Comment accepter ce drame humain, alors que l'agriculture moderne peut nourrir deux fois la population de la planète ? Comment accepter que les premiers affamés soient des paysans, tout à fait capables de cultiver la terre pour se nourrir, eux et leur famille, mais qui ne le peuvent plus parce qu'ils ont été ruinés et chassés de leur terre par les requins de l'agroalimentaire ?

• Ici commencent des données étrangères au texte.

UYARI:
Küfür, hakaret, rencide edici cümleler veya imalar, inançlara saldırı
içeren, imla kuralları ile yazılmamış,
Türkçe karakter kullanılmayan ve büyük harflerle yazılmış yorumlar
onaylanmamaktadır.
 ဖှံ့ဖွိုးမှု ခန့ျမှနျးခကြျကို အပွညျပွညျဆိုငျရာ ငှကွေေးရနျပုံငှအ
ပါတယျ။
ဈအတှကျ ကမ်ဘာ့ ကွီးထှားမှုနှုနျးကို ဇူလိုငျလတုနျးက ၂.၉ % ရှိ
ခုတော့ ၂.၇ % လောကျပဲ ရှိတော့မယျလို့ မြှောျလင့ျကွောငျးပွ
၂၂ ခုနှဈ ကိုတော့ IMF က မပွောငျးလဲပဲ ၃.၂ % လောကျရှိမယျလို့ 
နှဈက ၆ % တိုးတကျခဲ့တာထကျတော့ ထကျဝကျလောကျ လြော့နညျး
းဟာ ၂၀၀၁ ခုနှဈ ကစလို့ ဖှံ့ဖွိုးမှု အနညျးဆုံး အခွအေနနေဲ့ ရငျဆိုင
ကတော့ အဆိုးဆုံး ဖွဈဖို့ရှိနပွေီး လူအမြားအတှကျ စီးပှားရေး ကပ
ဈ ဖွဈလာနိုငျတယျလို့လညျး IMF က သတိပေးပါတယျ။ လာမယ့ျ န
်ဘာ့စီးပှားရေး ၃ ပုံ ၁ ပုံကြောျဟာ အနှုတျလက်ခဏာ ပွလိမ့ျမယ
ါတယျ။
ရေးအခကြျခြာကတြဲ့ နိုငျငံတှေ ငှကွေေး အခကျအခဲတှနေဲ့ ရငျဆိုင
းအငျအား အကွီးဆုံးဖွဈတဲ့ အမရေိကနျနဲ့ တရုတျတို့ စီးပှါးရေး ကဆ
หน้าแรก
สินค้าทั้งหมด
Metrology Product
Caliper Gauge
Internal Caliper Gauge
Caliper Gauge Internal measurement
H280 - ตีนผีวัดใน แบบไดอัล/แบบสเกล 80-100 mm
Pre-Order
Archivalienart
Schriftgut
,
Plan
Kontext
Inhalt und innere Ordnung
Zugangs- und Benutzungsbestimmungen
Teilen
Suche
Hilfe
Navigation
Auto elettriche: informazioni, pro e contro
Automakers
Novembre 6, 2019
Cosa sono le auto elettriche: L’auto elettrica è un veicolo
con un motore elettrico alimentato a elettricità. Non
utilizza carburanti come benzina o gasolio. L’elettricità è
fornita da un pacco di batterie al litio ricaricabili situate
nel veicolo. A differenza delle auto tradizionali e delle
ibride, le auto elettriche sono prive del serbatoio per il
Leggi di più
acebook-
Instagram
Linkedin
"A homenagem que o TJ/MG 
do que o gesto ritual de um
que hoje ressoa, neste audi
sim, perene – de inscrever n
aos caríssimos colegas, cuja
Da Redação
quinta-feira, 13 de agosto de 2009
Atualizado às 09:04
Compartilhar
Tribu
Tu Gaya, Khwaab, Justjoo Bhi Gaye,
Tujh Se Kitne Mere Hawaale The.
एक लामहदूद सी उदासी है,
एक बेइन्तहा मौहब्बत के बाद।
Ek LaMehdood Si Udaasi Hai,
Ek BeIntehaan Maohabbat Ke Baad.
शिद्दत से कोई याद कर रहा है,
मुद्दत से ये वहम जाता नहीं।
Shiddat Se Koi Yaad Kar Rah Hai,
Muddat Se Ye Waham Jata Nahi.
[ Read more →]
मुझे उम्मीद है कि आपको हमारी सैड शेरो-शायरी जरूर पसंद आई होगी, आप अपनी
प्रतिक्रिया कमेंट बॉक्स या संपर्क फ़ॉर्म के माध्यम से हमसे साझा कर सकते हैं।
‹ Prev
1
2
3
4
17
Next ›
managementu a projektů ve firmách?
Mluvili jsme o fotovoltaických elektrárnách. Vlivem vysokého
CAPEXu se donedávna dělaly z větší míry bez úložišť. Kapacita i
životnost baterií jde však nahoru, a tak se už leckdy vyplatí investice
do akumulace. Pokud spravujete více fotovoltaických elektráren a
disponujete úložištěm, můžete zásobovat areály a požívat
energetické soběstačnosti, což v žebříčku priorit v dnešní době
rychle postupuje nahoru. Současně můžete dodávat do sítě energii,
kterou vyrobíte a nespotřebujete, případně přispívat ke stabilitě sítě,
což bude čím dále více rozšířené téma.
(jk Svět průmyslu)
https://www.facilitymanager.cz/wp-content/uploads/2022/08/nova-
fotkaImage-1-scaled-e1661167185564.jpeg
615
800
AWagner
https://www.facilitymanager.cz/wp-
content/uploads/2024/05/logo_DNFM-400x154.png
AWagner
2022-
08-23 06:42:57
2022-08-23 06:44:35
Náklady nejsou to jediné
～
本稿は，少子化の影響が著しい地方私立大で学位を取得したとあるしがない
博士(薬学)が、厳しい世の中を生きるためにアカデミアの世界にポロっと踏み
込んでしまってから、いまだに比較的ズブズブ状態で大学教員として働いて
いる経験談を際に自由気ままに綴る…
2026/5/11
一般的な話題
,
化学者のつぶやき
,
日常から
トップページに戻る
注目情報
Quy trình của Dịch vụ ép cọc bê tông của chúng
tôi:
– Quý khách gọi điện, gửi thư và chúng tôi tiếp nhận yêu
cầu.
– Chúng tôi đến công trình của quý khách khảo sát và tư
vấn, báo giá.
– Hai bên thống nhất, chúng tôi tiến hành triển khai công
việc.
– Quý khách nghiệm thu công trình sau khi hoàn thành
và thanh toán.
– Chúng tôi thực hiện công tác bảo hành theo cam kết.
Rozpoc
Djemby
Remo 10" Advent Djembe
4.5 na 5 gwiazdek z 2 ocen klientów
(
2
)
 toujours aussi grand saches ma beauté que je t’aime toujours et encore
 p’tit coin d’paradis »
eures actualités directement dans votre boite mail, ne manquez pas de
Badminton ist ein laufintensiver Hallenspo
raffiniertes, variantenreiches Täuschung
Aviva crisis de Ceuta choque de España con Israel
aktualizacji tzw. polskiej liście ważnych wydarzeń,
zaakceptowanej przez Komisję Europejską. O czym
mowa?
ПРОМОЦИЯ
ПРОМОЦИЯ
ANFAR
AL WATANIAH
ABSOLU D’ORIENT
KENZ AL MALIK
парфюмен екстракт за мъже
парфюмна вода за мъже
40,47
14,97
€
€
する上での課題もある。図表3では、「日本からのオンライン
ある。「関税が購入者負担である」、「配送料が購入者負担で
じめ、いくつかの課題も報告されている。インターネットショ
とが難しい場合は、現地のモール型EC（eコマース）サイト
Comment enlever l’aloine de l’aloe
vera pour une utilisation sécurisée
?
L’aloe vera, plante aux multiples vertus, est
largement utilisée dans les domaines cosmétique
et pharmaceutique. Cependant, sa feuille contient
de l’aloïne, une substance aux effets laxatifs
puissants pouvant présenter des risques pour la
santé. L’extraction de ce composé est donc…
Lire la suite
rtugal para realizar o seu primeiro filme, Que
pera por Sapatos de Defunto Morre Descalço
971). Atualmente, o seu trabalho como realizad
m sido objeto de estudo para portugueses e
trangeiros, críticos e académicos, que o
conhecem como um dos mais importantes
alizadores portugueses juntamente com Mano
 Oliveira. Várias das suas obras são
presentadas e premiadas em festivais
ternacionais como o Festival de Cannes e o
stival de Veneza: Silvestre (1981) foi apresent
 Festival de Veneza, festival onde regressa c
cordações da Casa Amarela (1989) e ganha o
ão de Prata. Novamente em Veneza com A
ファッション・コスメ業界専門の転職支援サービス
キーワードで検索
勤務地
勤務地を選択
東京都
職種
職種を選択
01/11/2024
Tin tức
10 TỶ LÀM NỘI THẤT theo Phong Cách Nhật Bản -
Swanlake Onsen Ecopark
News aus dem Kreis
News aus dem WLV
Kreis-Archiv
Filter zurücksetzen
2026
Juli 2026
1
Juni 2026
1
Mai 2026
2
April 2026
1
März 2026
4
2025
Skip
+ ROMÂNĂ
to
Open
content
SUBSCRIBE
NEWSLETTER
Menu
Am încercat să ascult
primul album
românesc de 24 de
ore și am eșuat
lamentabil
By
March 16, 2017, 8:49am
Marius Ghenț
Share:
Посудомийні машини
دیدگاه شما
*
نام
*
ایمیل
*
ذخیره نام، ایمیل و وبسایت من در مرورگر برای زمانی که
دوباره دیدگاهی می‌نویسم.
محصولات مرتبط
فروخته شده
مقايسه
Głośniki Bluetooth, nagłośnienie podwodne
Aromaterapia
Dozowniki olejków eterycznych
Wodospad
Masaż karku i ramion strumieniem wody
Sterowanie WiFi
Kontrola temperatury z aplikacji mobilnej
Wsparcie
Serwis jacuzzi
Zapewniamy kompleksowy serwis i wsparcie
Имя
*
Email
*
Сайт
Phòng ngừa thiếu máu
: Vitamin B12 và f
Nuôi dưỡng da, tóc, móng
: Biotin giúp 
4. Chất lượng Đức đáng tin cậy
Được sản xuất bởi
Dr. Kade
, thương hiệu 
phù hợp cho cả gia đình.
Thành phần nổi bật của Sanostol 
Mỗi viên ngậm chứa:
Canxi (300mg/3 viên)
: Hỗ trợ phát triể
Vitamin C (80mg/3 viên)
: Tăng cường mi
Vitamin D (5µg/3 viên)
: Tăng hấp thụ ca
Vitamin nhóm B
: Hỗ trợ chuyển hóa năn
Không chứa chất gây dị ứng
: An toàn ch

Certes, une des pires sécheresses sévit actuellement dans les principaux États américains producteurs de maïs et de soja, et la météo fait craindre une chute de rendement en Russie et en Ukraine. Mais dans une organisation sociale normalement constituée, où la vie humaine compterait, on chercherait à faire face à ces catastrophes climatiques en mettant en commun ce que l'on a, en répartissant les stocks, en organisant la distribution rationnellement, en anticipant.
C'est l'inverse qui se passe ! Dans ce système capitaliste, affamer des millions d'êtres humains peut rapporter gros. La sécheresse fait et fera le malheur de millions de personnes mais elle fait le bonheur des spéculateurs. Les récoltes seront moindres ? Bonne nouvelle pour les spéculateurs qui vont pouvoir parier à la hausse ! Les stocks de céréales diminuent ? C'est l'occasion pour les spéculateurs de les racheter et de faire monter les enchères.
C'est même une occasion en or puisque, si l'on en croit une étude de la Deutsche Bank, le maïs a offert, à égalité avec l'or, le meilleur rendement des actifs financiers sur ces cinq dernières années. Quoi d'étonnant à ce qu'aujourd'hui 85 % des achats de céréales soient des achats spéculatifs !
Les financiers qui ne trouvent plus leur compte en spéculant sur l'immobilier, sur les valeurs d'Internet ou sur les actions se sont jetés sur le marché des matières premières. Le maïs, le blé et le soja sont pour eux des « actifs financiers » comme les autres, sur lesquels ils misent sans retenue, quand bien même ils affament les millions de personnes pour qui c'est le pain quotidien.
Le capitalisme transforme tout en actif financier, en spéculation, en profit. Face à ce fonctionnement aveugle de l'économie, la vie humaine ne vaut rien. Remettre les hommes, leur vie, le progrès social au coeur de la société, c'est se débarrasser du capitalisme et refonder une économie organisée collectivement, non pas pour rapporter du profit à une minorité toujours plus riche mais pour répondre aux besoins et aux aspirations de tous.